Don’t give up on equities in volatile times, says Barry Morrison of Aston Hill.

Instead, find income-yielding ones.

“The beauty of dividend stocks is that if the market isn’t going anywhere, you make the dividend yield,” he says. “If the market goes sideways or down you’re still getting income out of the security.”

Read: Dividend-paying stocks making a comeback

REITs are great examples, he says. “They’ve been tremendous performers in the last three years, partly because they were so cheap in 2008 and 2009, they were sold off very severely in the market correction and then they got yields of 7% or 9%.”
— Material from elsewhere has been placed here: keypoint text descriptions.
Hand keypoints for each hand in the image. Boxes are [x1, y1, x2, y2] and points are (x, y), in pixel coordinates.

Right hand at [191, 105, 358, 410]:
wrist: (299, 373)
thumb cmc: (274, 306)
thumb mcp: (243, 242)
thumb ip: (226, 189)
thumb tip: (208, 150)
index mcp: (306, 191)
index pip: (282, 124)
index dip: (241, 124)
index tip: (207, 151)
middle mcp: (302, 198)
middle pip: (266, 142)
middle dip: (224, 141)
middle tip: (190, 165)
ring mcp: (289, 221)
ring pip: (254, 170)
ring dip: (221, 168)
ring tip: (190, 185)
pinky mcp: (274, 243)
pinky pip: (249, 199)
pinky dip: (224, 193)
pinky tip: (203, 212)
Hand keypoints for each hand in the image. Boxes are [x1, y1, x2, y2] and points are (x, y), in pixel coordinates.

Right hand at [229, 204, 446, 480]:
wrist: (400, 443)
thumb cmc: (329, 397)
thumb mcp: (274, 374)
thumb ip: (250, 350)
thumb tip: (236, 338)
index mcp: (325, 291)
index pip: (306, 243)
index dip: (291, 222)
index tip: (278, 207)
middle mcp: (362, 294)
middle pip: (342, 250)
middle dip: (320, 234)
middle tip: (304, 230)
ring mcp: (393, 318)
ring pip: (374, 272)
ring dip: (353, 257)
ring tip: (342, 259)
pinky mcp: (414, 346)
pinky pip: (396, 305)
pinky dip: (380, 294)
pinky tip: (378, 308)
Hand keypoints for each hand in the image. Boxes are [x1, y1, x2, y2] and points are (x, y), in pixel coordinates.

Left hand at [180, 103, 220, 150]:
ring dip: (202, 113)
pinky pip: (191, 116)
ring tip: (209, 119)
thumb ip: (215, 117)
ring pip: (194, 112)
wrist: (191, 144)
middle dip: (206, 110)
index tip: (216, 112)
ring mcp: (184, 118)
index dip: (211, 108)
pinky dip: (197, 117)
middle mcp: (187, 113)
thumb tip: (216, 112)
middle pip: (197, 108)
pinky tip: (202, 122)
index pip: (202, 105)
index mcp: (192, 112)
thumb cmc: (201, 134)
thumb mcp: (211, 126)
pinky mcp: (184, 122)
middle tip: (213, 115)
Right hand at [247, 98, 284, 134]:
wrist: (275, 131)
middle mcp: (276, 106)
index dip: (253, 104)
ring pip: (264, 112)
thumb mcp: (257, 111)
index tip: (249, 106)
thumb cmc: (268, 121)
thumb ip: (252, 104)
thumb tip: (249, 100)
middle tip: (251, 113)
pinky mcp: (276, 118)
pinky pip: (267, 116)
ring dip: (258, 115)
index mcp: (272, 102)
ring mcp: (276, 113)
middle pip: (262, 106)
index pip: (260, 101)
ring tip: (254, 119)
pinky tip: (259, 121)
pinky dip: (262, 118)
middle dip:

Despite this performance, Morrison’s private clients still tell him they want to keep much of their portfolios in secure bonds. But he stresses the importance of achieving long-term yield, instead of worrying only about capital preservation.

“If you’re worried about a one-year correction, you’re giving up a lot of excess return over the long-term. You’ll have a very dull portfolio with short-term bonds, and your returns suffer. That’s the risk to me, not one-year volatility.”

Read: Dividends remain a smart play

And equities shouldn’t be disposed in haste. For instance, Morrison points out the same fund could have a different Morningstar quality rating depending on the period analyzed. If the period includes a bad year, the rating falls to three or four stars. “But if you used a 10-year basis on this fund it could be five stars.”

In fact, he says, “I don’t mind short-term volatility; it gives me a chance to buy things cheaper.”